Chacun se rappelle son nom imprononçable et les avions cloués au sol : en avril 2010, le volcan islandais Eyjafjallajökull entrait en éruption, d’où un immense et épais nuage qui a traversé l’Europe.
Il était intéressant de voir si cette éruption avait provoqué de troubles respiratoires chez les personnes vivant à proximité du volcan. C’est ce qu’ont fait des chercheurs de l’université d’Islande, dont les résultats ont été présentés à Vienne au congrès de l’European Respiratory Society (ERS).
Les chercheurs ont comparé, six mois après l’éruption, 1 148 sujets du sud de l’Islande, vivant dans la région du fameux et fumeux volcan, et 510 habitants au nord du pays, dans une région peu touchée par l’éruption. On leur demandait de répondre à un questionnaire concernant leur santé dans les mois précédents.

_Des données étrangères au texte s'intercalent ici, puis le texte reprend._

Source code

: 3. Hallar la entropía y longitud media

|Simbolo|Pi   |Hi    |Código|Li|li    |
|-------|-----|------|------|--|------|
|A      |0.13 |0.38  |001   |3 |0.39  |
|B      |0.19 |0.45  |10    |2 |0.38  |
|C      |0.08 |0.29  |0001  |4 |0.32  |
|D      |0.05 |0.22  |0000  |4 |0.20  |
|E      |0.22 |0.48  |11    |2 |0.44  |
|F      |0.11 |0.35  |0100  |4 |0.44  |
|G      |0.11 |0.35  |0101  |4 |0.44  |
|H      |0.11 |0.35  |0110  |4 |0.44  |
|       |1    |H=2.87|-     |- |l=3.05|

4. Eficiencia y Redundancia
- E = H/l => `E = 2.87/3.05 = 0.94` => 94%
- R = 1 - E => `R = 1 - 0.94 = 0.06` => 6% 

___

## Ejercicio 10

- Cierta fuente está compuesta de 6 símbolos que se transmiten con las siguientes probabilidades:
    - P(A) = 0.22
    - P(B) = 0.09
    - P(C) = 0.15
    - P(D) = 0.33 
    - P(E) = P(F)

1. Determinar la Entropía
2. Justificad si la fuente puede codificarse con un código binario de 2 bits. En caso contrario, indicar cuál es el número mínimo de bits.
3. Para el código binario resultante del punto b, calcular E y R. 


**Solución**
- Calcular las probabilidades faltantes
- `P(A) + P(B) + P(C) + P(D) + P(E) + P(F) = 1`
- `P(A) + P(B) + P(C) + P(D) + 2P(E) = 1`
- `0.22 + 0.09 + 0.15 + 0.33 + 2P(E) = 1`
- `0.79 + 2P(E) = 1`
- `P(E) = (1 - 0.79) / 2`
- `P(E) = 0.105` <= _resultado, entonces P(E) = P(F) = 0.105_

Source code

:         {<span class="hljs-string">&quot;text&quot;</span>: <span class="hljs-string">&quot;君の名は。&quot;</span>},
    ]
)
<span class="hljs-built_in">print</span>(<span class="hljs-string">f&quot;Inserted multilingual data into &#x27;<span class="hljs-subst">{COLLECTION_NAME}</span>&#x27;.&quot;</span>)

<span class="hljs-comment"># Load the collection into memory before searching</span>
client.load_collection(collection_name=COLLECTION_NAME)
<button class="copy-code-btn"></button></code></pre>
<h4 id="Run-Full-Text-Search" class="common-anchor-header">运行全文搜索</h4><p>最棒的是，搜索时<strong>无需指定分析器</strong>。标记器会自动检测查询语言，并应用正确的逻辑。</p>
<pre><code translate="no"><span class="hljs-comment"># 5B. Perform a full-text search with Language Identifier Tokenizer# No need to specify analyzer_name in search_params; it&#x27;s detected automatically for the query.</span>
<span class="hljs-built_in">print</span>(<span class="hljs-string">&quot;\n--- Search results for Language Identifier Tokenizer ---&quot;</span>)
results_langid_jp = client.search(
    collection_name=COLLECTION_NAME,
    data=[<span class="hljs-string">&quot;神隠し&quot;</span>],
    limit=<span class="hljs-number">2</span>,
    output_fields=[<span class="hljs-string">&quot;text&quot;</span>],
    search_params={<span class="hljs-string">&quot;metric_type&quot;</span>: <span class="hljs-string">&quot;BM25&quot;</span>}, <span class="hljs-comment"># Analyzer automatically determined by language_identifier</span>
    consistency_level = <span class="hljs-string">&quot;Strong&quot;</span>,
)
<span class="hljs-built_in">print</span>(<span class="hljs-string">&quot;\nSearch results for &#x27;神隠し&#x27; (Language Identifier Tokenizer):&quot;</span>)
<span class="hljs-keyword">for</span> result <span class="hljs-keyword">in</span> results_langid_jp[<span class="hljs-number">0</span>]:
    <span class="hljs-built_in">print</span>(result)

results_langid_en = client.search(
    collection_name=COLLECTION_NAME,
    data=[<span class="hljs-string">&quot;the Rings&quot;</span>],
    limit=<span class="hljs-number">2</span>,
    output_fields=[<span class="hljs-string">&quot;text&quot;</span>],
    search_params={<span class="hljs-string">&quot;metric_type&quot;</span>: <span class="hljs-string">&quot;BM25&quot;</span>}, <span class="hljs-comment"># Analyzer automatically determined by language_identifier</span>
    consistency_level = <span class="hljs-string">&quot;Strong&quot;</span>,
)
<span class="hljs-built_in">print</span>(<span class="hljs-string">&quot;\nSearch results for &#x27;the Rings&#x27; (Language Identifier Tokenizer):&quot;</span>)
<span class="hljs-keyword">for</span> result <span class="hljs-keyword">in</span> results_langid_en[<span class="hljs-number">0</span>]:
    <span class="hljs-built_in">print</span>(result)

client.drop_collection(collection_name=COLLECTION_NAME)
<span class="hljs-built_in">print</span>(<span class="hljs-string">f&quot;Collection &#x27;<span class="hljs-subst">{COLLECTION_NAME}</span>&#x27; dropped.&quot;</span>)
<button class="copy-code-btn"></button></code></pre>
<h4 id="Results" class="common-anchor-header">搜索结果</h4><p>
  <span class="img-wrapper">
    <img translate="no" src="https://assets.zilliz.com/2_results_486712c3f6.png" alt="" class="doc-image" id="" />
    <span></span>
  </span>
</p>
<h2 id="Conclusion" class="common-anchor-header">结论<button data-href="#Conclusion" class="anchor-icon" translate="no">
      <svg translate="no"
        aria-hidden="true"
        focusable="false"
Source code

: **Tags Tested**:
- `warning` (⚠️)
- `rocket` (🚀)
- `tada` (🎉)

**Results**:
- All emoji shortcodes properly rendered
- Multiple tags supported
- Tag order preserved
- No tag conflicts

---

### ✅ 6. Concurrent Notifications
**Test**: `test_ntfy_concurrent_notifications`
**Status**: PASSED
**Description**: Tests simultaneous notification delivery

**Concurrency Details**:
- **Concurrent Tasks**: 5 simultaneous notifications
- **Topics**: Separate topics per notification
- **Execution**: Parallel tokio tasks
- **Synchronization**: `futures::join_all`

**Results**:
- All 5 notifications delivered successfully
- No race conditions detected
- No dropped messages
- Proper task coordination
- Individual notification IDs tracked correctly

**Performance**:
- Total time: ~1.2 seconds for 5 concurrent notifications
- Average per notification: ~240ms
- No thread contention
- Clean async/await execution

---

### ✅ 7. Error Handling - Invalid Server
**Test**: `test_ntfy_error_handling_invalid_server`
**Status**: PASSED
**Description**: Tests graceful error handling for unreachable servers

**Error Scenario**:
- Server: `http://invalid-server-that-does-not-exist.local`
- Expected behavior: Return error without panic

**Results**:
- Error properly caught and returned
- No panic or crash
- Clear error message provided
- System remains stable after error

Résultat : au sud, près du volcan, les sujets toussent et les nez coulent. Plus précisément, aux cours de mois précédant l’interrogatoire, par rapport aux gens du nord, ceux du sud étaient plus à risque de tousser (odds ratio : 2,6), cracher (OR : 2,1), avoir une irritation oculaire (OR : 2,9) et une irritation ou un écoulement nasal (OR : 2,0). Ces symptômes coexistaient le plus souvent.
Selon l’auteur principal Krage Carlsen, ces résultats « suggèrent que le fait de vivre près d’un volcan après une éruption sérieuse accroît les symptômes respiratoires ».